Fulvio Caccia, who arrived from Paris, France, especially for this occasion, was the guest of honour. Not just because he was, with d'Alfonso and Lamberto Tassinari, one of the protagonists of Montreal's cultural life in the Eighties (they founded the famous Vice Versa magazine), but also because he's one of the two Italian-Canadian authors (the other is Nino Ricci) who have been awarded the prestigious Governor General's Award, Canada's top literary prize, for Aknos, a poetry collection.
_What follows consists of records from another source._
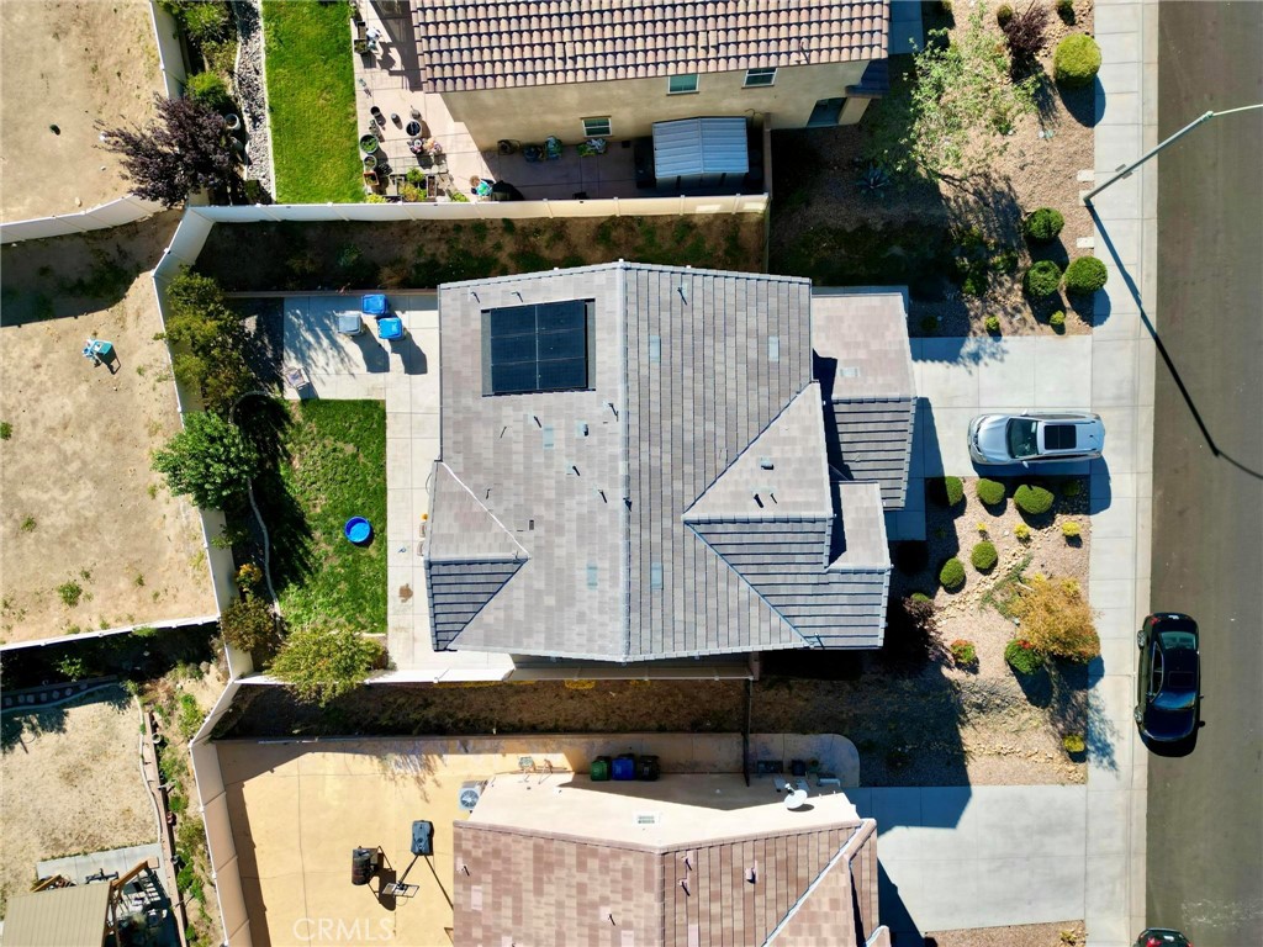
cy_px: 474
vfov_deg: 56.8
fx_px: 876
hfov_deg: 71.6
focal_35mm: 24
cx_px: 632
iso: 130
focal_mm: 6.72
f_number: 1.7
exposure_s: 1/2500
His works raise controversy and praise: Irpinia, Quetes: textes d'auteurs italoquebecois, Sous le signe du Phénix, Panorama de la poesie contemporaire française, Aknos and other poems, Metamorphose d'une Utopie, Lilas, Voix d'Irlande et du Quebec, just to mention a few.
The Republican issue is increasingly central to your works. Is it mere provocation or do you really think that Canada could change its institutional system?
"Both. It's a provocation to induce people to think about it. After that, the conditions of a change will have been created. Then, I'm sure, Canadians will be able to take back the opportunities they've missed in the last 180 years."
Australian Republicans promoted a referendum in 1999, which was won by Monarchists for a fistful of votes. Why isn't this option even considered in Canada?
"Because, differently from Australia, Canada is the product of the conflict and subsequent agreement between two failed colonial empires: the French and the British in America. That agreements still holds, and is founded on a rejection of republic. Why should a referendum be held, when it's inconvenient to both Canadian hegemonic groups?"